Training was remarkably fresh for the team. Terry had undergone a refresher course with Duffy the night before, and the group had completed its twice-yearly emergency drill only a half hour before the incident.

“I had just hung up the AED bag and said, ‘I hope we never have to use this thing,’” Shelton said.

Each year in the United States, more than 350,000 cardiac arrests occur outside a hospital, and nearly 90 percent of those people die.
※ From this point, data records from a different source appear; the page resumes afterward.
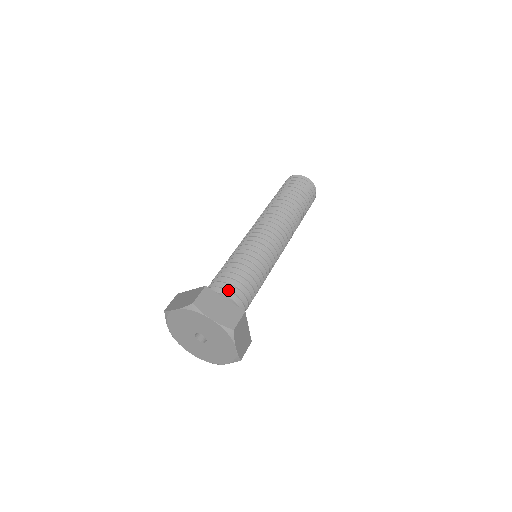
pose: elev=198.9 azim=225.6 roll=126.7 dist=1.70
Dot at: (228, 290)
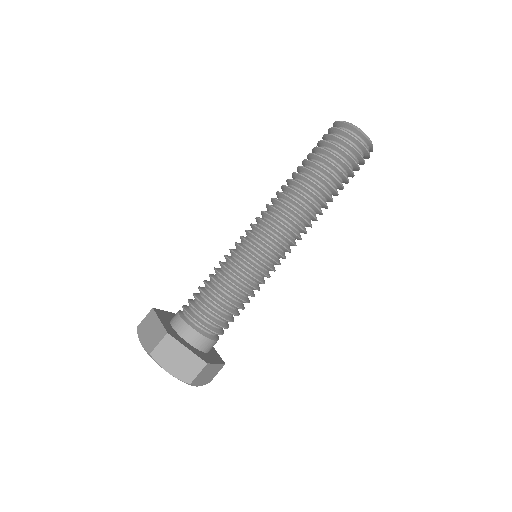
Dot at: (200, 324)
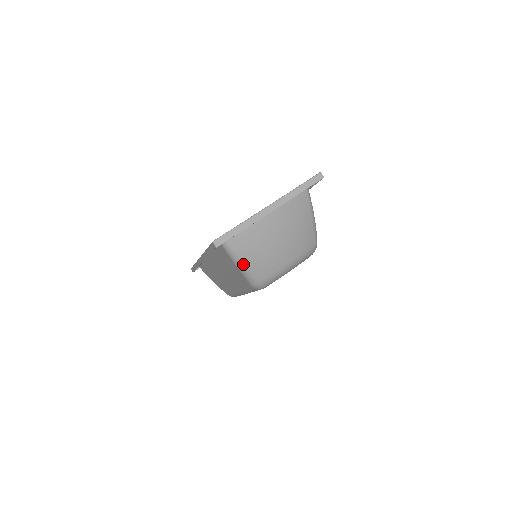
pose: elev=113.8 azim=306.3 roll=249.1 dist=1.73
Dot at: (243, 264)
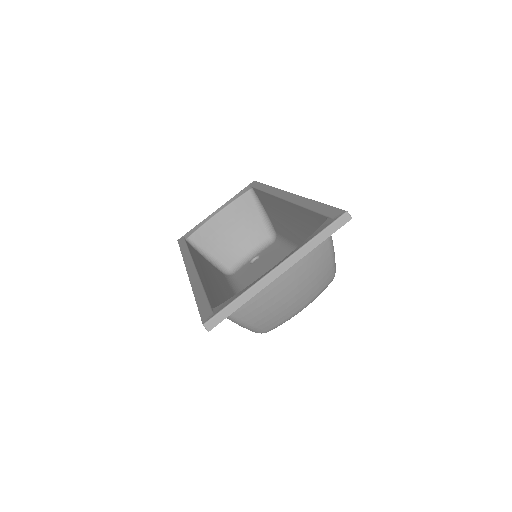
Dot at: (243, 323)
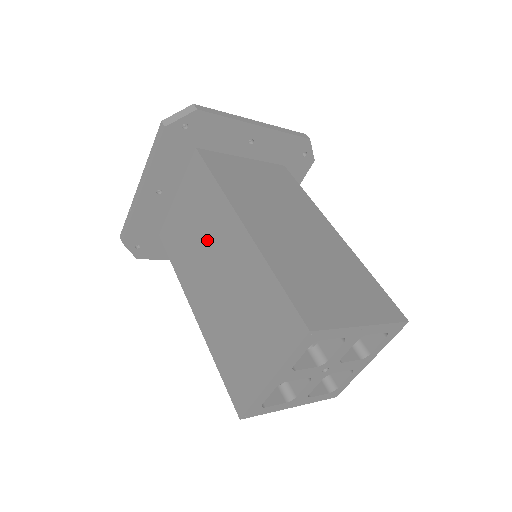
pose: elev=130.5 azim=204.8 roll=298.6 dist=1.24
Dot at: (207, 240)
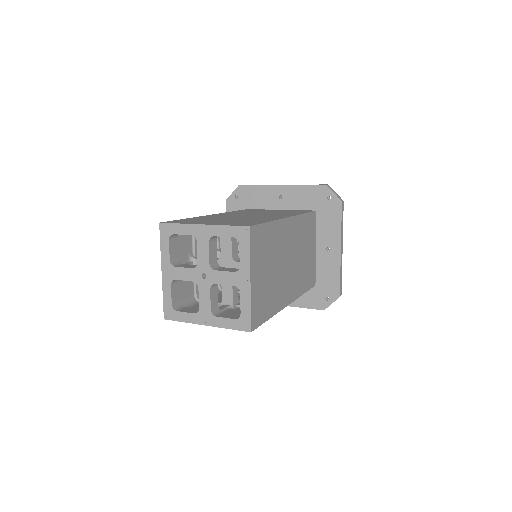
Dot at: occluded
CPR, especially if performed immediately, can double or triple a cardiac arrest victim’s chance of survival, but less than half of those victims — about 46 percent — get CPR from a bystander.

The team of educators has since refined its emergency response process, including urging witnesses to first call 911. They also emphasize the recognition of agonal gasping during training, Bacque said.
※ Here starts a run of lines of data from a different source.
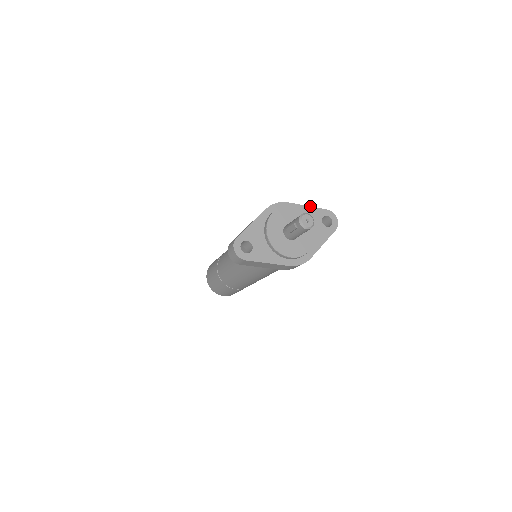
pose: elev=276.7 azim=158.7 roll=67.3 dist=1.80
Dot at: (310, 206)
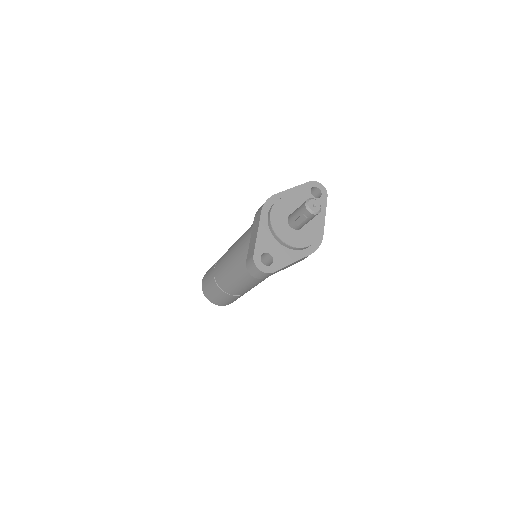
Dot at: (295, 186)
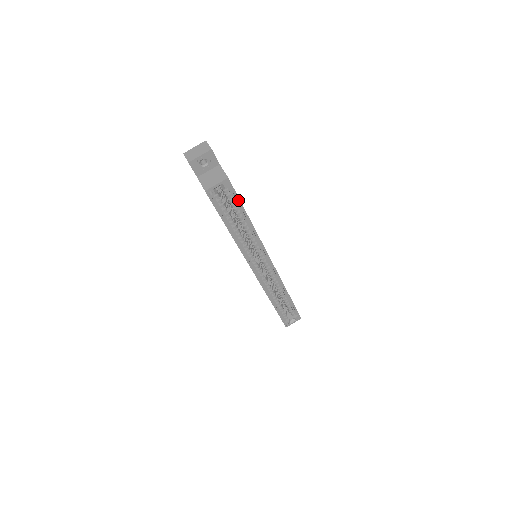
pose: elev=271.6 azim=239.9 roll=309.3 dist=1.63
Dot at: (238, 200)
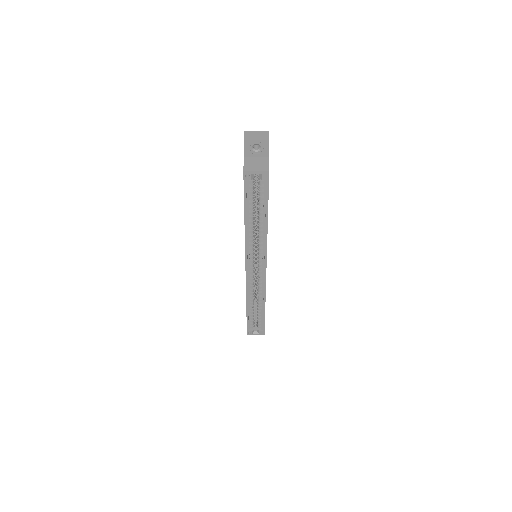
Dot at: (267, 196)
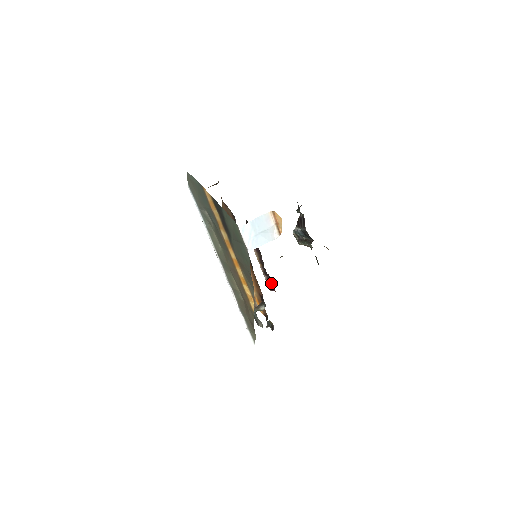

“Had it not been for our nurse and another teammate who had just had the new training, we may not have realized she wasn’t actually breathing,” she said.

Duffy said she now looks for an AED when walking into a building and pays closer attention to people around her to be ready if something were to happen.

For Shelton, the experience bolstered her confidence and spurred her to be more of an advocate for CPR and AED training.

“You always wonder if you could really do it,” Shelton said. “I’d do it again in a heartbeat.”

The incident inspired others at the school to undergo CPR training. As of February, nearly half of the school’s staff, including one substitute teacher, had received training.

“We’ve always taken training seriously,” Bacque said, “but the gravity of having gone through a real-life situation really showed us how important it is to do CPR right.”